The paper substantiates the feasibility of improving the adaptive state observer of surface-to-air missile systems guidance electric drives in order to ensure their effective operation in mode of exceeding the executive motor nominal rotation speed, as well as to increase the overall speed of the guidance system. The structure of the well-known adaptive state observer, implemented on the basis of Luenberger observers, which is used in electric drives of combat vehicles, is analyzed. A hypothesis is put forward regarding its potential unsuitability when the electric drive operates in the zone of increased speeds. The structure of the electric drive state observer is synthesized and modernized using the modal method, taking into account the nonlinear characteristic of the executive motor magnetization.
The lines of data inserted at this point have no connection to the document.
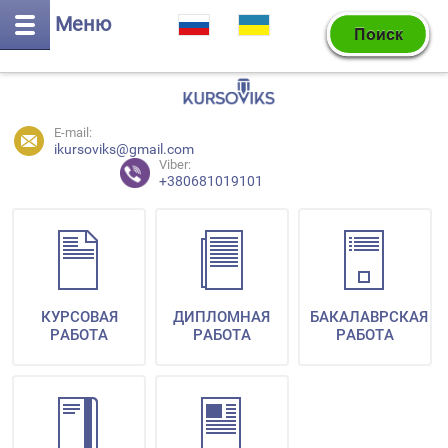
Меню
E-mail:
ikursoviks@gmail.com
Viber:
+380681019101
КУРСОВАЯ
ДИПЛОМНАЯ
БАКАЛАВРСКАЯ
РАБОТА
РАБОТА
РАБОТА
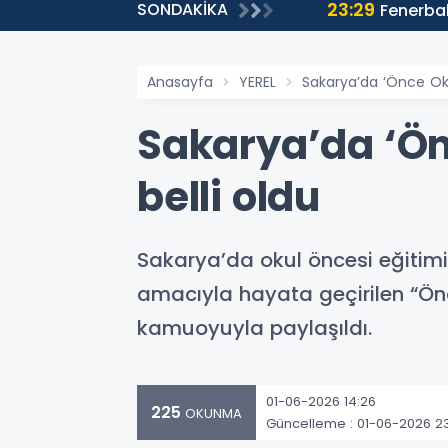
23:29
SONDAKİKA
Fenerbah
Anasayfa
YEREL
Sakarya’da ‘Önce Okul
Sakarya’da ‘Önc
belli oldu
Sakarya’da okul öncesi eğitim
amacıyla hayata geçirilen “Önc
kamuoyuyla paylaşıldı.
01-06-2026 14:26
225
OKUNMA
Güncelleme : 01-06-2026 2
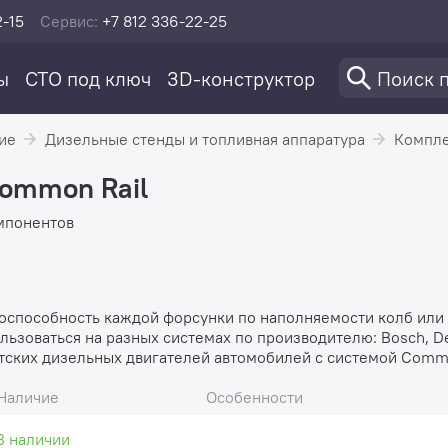
2-15
Сервис:
+7 812 336-22-25
ы
СТО под ключ
3D-конструктор
ие
Дизельные стенды и топливная аппаратура
Компле
Common Rail
мпонентов
оспособность каждой форсунки по наполняемости колб или
льзоваться на разных системах по производителю: Bosch, De
тских дизельных двигателей автомобилей с системой Commo
Наличие
Особенности
В наличии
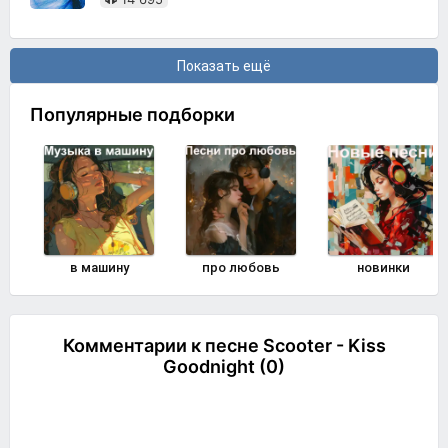
Показать ещё
Популярные подборки
в машину
про любовь
новинки
Комментарии к песне Scooter - Kiss
Goodnight (0)
Комментировать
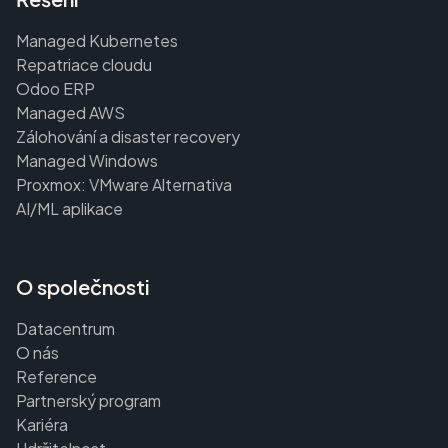
Managed Kubernetes
Repatriace cloudu
Odoo ERP
Managed AWS
Zálohování a disaster recovery
Managed Windows
Proxmox: VMware Alternativa
AI/ML aplikace
O společnosti
Datacentrum
O nás
Reference
Partnerský program
Kariéra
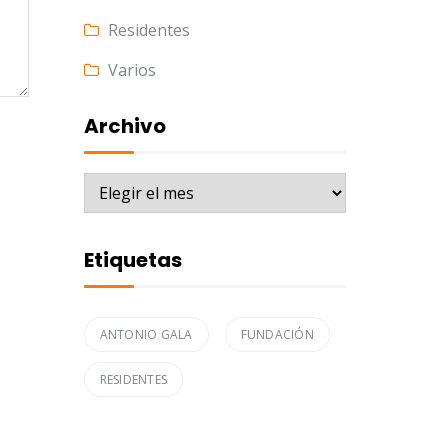
Residentes
Varios
Archivo
Archivo
Etiquetas
ANTONIO GALA
FUNDACIÓN
RESIDENTES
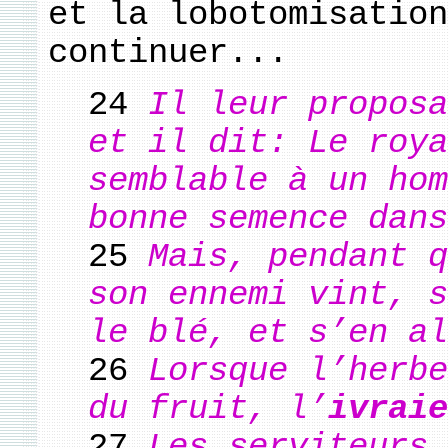
et la lobotomisation
continuer...
24
Il leur proposa
et il dit: Le roya
semblable à un hom
bonne semence dans
25
Mais, pendant q
son ennemi vint, s
le blé, et s’en al
26
Lorsque l’herbe
du fruit, l’
ivraie
27
Les serviteurs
This characteristic was previously linearized and presented in the form of a linear dependence of the EMF coefficient and torque on the excitation current. The influence of the parametric uncertainty of the direct current motor type D-135 on the operation of the basic observer structure as a part of the 9K35 surface-to-air missile guidance system was studied by simulation in the Matlab/Simulink environment. The results showed that such a structure demonstrates high robustness to deviations in the active resistance of the armature winding and the moment of inertia, while the error in estimating the rotational speed does not exceed 4%. At the same time, when the magnetic flux corresponding to the operation of the electric drive in the speed range higher than the nominal one decreases, a complete loss of the basic observer structure operability was detected. Numerical simulation of the operation of the improved state observer as part of the 9K35 surface-to-air missile guidance system was carried out. The simulation results confirmed its effectiveness and stable operation of the electric drive in both speed modes.